Verilen metin.
★ ★ ★ ★

Bacak, anne değildir!..

Bacak, anne değildir!..

Yarım asırdır, gazetemiz Yeni Asya’da, on yedi senedir de, EuroNur sitemizde, muhtelif mevzuularda makaleler yazmaya çalışıyoruz elhamdulillah.

Hem yazdığımız makalelerin altına yaptıkları yorumlarla, hem de şahsen bana gelen, telefon ve birçok mailde, arkadaşlarımız memnuniyetini ifadeyle, birkaç zat-ı muhteremden, meâlen, şöyle mesajlar aldığım oldu. “cemiyetin, dikkat edilmeyen veya üzerine gidilmeyen problemlerini de yazıyorsunuz ya, bu çok güzel bir şey, Allah razı olsun.” Bu ifadeleri, dua niyetine kabul edip, biz de onlara mukabelede bulunuyoruz.

Bazı; eş, dost, akraba ve arkadaşlar tarafından, zaman zaman, çeşitli suâllere tâbi tutulduğumuz oluyor. Öyle zaman oluyor ki, kimseye açamadıkları veya öğrenemedikleri meseleleri soranlar da oluyor. Hassaten, çalıştığımız zaman, iş yerimizde bulunan birçok mesâi arkadaşımız da, bu şekilde suâller tevdi ederdi.

Bir gün, bir hanım personelimiz yanıma geldi. Daha evvel de, muhtelif mevzuularda yardımcı olup, yol gösterdiğimden, bize itimadı vardı. Bir müşkülü olduğunu anlamıştım, derdini sordum. “efendim, geçenlerde oğlumla (15-16 yaşında) dışarıdan eve geldik. Bizim aile apartmanımız var, ben en üstte oturuyorum, merdivenler de, biraz uzun ve dik. Ben çıktım, baktım bu yavaş geliyor, ‘haydi oğlum çabuk ol’ diye arkama dönüp bir baktım ki, aşağıda benim (affedersiniz) bacaklarıma bakıyor. Şok oldum, şaşırdım, çok üstüme de mal edip, onu işkillendirmedim, ama kızarak, çabuk gelmesini söyledim. Ne yapacağımı şaşırdım. Babasına söylesem, ölesiye döver. Bu çocuğun, ben öz annesiyim, niye böyle yaptı anlamadım? Geçenlerde de, böyle bir derdim olmuş, siz yol göstermiştiniz de, rahatlamıştım, sağ olun, onun için de, bu müşkülümü size açtım.” dedi.

O, bunları anlatırken, ben hem titredim ve hem de, şaşırdım. İçimden “Ah üstadım! Demek ki sen, o mevzuuyu boşuna söylememişsin” deyip, üstadın, tesettür risalesindeki şu sözlerini hatırladım.”

★ ★ ★ ★

Bir koleksiyondan alınmış girdiler.
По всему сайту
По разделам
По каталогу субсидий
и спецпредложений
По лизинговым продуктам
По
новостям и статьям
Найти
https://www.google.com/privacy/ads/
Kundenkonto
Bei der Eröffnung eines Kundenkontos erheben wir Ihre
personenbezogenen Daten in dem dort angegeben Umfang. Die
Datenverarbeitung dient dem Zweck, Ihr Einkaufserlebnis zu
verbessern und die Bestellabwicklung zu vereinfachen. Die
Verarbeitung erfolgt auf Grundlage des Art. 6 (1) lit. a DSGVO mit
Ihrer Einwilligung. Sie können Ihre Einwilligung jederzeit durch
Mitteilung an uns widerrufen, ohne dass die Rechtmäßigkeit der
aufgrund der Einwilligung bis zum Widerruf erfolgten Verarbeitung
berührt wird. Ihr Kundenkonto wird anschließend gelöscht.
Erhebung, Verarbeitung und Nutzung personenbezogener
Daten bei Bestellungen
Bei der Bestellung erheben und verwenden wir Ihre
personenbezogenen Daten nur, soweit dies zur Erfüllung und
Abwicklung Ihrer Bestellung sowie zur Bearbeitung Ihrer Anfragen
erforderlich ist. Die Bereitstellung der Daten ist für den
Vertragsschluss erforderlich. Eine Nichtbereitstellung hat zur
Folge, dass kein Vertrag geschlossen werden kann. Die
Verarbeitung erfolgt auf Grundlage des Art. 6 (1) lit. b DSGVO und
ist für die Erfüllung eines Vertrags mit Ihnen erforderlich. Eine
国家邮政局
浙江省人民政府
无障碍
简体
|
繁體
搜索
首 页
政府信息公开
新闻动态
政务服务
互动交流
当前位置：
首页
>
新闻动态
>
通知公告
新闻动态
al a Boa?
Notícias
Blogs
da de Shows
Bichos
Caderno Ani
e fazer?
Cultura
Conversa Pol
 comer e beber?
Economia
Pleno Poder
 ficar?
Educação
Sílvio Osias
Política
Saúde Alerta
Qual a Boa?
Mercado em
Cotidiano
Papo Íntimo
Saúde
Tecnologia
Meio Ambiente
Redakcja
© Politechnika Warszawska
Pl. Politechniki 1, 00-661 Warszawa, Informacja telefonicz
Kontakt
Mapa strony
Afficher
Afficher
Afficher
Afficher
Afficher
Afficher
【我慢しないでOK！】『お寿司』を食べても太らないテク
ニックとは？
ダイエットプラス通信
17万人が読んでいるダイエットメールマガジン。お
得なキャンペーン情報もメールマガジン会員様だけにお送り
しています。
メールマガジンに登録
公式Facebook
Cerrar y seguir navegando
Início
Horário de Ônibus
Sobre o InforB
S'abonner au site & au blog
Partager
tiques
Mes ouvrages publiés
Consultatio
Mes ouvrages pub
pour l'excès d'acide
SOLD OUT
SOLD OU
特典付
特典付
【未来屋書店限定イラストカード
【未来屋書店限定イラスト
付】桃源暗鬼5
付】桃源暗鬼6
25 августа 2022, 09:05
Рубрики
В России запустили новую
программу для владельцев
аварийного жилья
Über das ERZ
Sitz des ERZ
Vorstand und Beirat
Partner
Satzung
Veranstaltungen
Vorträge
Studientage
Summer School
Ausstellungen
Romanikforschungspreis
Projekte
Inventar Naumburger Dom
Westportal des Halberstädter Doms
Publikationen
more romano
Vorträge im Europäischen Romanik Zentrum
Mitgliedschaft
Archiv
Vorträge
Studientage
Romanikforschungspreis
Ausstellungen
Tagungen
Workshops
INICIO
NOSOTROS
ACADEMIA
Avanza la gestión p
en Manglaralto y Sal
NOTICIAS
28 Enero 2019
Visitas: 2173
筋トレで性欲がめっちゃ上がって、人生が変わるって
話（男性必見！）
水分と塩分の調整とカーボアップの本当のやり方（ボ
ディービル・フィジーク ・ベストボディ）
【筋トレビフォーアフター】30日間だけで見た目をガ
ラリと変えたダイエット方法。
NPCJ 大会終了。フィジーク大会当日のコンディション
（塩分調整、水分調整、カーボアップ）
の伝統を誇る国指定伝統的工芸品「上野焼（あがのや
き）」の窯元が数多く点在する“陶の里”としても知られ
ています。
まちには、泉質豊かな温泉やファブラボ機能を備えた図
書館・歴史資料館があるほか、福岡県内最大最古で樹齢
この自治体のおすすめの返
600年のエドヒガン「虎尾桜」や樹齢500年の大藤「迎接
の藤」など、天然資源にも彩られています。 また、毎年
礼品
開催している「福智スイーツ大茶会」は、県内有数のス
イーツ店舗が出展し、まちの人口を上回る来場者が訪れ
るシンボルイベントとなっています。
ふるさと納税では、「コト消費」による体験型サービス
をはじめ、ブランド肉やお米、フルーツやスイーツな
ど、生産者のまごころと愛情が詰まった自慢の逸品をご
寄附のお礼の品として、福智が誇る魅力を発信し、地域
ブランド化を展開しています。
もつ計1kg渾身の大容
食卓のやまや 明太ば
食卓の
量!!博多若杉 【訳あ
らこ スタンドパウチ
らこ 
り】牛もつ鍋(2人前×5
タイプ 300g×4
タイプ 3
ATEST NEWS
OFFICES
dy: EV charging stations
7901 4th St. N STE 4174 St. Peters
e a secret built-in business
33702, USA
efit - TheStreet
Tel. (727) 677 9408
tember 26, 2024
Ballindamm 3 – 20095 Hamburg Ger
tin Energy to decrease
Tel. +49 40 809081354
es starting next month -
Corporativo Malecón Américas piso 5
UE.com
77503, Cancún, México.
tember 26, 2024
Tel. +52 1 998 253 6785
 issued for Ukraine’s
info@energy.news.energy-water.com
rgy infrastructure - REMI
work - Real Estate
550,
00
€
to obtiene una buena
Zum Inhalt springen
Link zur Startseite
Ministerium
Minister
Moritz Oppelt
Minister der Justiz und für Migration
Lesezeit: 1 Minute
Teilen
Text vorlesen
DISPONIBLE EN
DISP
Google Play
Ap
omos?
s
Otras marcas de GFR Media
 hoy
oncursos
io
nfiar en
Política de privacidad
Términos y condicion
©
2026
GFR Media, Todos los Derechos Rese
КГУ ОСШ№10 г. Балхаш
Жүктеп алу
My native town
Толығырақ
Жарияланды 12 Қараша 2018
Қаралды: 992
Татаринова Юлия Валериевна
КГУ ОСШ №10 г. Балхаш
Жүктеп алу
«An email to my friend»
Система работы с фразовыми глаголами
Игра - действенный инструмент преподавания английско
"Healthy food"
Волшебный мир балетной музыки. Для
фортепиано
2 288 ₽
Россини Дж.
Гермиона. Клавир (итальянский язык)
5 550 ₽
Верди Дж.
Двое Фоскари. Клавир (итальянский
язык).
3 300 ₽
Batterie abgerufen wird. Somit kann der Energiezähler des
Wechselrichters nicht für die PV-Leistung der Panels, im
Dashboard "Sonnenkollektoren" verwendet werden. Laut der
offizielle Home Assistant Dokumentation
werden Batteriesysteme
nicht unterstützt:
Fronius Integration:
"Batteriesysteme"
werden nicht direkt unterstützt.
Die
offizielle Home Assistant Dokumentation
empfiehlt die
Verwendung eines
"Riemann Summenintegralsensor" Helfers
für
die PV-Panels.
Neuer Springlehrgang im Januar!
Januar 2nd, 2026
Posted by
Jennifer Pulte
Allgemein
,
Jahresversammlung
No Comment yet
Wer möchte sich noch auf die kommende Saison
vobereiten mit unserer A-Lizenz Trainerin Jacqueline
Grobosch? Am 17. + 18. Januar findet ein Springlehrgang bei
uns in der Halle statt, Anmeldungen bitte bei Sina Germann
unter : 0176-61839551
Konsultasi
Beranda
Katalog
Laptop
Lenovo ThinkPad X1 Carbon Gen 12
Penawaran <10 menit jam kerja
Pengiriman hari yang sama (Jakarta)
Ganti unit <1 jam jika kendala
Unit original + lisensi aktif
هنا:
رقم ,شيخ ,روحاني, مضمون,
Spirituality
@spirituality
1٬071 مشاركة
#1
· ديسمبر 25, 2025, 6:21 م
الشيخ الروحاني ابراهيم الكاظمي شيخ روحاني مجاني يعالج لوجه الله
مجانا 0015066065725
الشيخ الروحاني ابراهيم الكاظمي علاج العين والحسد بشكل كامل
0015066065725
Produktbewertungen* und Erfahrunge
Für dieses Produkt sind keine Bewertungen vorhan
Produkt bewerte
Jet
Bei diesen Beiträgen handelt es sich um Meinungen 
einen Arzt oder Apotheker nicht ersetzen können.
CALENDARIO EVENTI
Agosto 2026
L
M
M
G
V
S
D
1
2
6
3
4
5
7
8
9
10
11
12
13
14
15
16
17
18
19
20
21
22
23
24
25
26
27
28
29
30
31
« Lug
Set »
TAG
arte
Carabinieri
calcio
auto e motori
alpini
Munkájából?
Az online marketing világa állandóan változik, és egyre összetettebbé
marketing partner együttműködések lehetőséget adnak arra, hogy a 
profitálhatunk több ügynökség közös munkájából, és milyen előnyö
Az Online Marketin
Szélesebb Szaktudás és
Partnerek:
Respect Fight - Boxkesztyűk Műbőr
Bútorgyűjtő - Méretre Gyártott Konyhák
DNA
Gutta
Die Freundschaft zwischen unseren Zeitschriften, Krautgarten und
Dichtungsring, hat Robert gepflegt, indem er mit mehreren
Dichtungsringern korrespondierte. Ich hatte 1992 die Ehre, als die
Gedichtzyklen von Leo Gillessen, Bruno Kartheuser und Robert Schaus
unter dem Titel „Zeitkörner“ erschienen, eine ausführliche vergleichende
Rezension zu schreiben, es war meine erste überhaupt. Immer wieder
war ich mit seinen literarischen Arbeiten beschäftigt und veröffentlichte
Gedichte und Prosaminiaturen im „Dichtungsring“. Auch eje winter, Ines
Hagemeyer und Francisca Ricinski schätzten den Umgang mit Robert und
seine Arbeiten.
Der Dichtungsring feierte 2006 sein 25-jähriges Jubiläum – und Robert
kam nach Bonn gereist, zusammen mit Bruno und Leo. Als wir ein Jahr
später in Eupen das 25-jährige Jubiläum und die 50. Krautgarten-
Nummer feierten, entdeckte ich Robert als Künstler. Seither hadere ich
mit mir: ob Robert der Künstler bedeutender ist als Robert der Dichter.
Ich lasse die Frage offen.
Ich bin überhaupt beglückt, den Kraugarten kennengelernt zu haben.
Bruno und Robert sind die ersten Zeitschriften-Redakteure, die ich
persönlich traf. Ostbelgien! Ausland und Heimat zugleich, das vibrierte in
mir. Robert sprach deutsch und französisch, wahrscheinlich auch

★ ★ ★ ★

Sorular.
1. Metne göre yazar kaç senedir EuroNur sitesinde makale yazıyor?
2. Aşağıdaki ifadeler metinle uyuşuyor mu? Her biri için evet ya da hayır deyin ve metindeki belirleyici sözleri aynen alıntılayın.
(a) Hanım personelin oğlu 15-16 yaşındadır.
(b) Hanım personel apartmanın en alt katında oturmaktadır.
(c) Apartmanın merdivenleri uzun ve diktir.

Beklenen cevaplar.
1. On yedi senedir.

2.
(a) Evet: "oğlumla (15-16 yaşında)"
(b) Hayır: "ben en üstte oturuyorum"
(c) Evet: "merdivenler de, biraz uzun ve dik"